Unfinished apartment buildings on Rindge Avenue in North Cambridge are exposed to the elements and decaying rapidly, the site’s mortgage holder says in a Friday legal filing. (Photo: Marc Levy)

The original developer of North Cambridge apartments — which are described as decaying rapidly — and the buyer of its mortgage will face off June 17 to decide which gets the right to finish construction.

The decision via a Boston bankruptcy court delays an auction of the 2.2-acre Cambridge Crossing site at Yerxa Road and Rindge Avenue a fifth time — to June 21, nine months after it was first scheduled.

The former St. John’s Religious Education Catholic school and convent consists of three buildings, only one of which was finished and rented by developer Joseph Perroncello before he declared bankruptcy Nov. 3. Perroncello and the holder of his mortgage have different ideas on what it will take to wrap up work on what remains.

In March, Perroncello said Cambridge Crossing was 75 percent done but needed $3.5 million more worth of work. He said he’d already put in $9 million of his own in addition to the $15.5 million of the original backers and mortgage holders, Webster Bank.

The mortgage holders as of May 9, Broder Properties, of Boston and Weston, has a starkly different view of the six-year-old project, and one neighbors — considering their despair over poor conditions and disruptive work hours over the years — may find frustrating.

While Broder doesn’t give an estimate of what it will take to finish work, a description in a Friday legal filing is hardly optimistic.

“Deplorable condition”

The unfinished buildings on Rindge Avenue “are in deplorable condition. Many of the windows in the buildings are broken. The roofs of both buildings are leaking severely and causing serious damage. Interior work in each of the buildings is exposed to the elements due to the broken windows,” wrote James F. Coffey, of Boston’s Nutter McClennen & Fish LLP. “In sum, the property is an abandoned construction site that is losing value day by day.”

In addition, the rent from the 14 rented apartments in the 19-unit building on Yerxa Road “are no longer sufficient to meet the minimum monthly costs of maintaining the property including, without limitation, tax payments that are accruing for real estate taxes due to the city,” Coffey said. “The failure to meet those expenses will cause further deterioration of the property and impair its value upon foreclosure and may likely create a health and safety issue for the tenants … that could cause even further deterioration of the value.”

Broder confirmed that the apartments are occupied illegally, since the Yerxa Road building has only ever had a temporary certificate of occupancy.

Taken together, the situation at Cambridge Crossing risks revocation of Perroncello’s special permit, affordable housing covenants and building permits “due to the debtor’s abandonment of construction activities, failure to comply with health and safety codes and failure to rent … to low-income tenants as required,” Coffey said, citing the problems as arguments in favor of allowing Broder to foreclose and hold an auction.

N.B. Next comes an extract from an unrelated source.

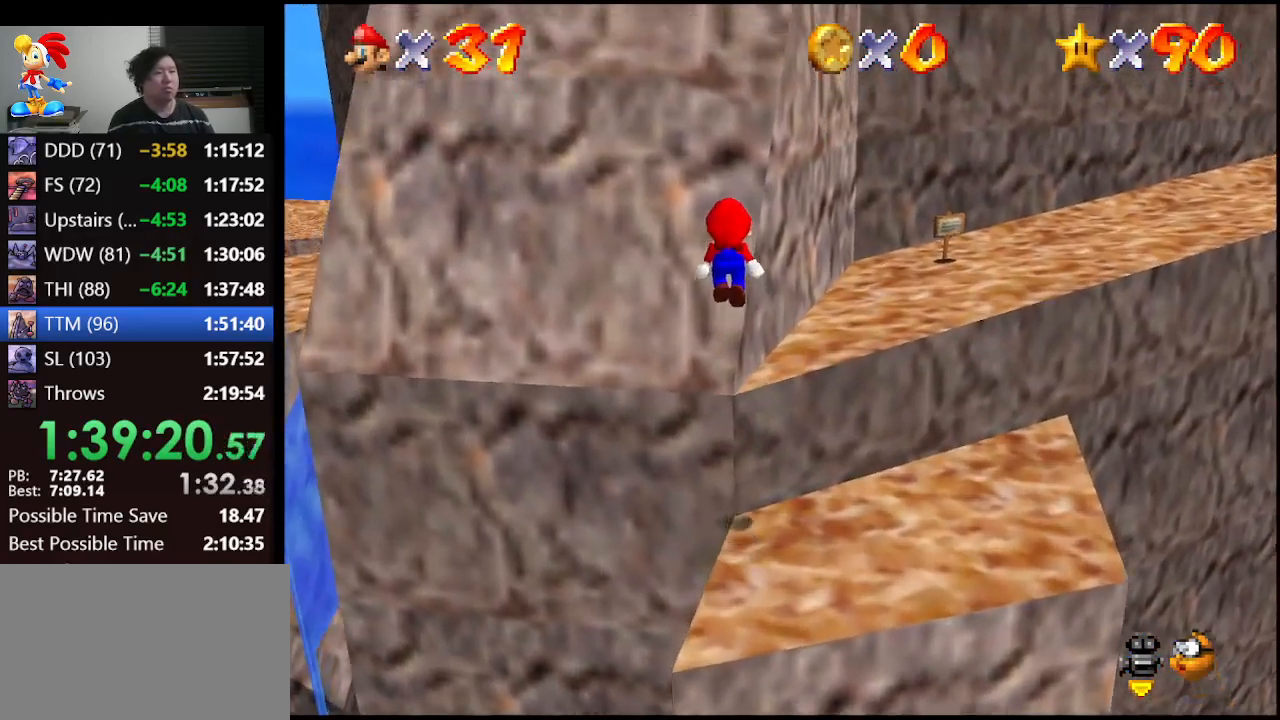
{"buttons": ["A"], "left_stick": "up-right", "events": [[33, "A", "up"], [200, "A", "down"], [267, "left_stick", "up-right"]]}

Perroncello’s opposition rests on what could be considered a technicality: That although Broder took on the restrictions facing Webster Bank in dealing with the property, the language of key legal documents didn’t grant Broder the same rights. That means Broder has no right to an auction, even though it bought the property from a bank that did, Perroncello says.

Perroncello and his lawyers have until noon Friday to respond to Broder’s filing, then can argue the case at 10 a.m. June 17 before Judge Frank J. Bailey.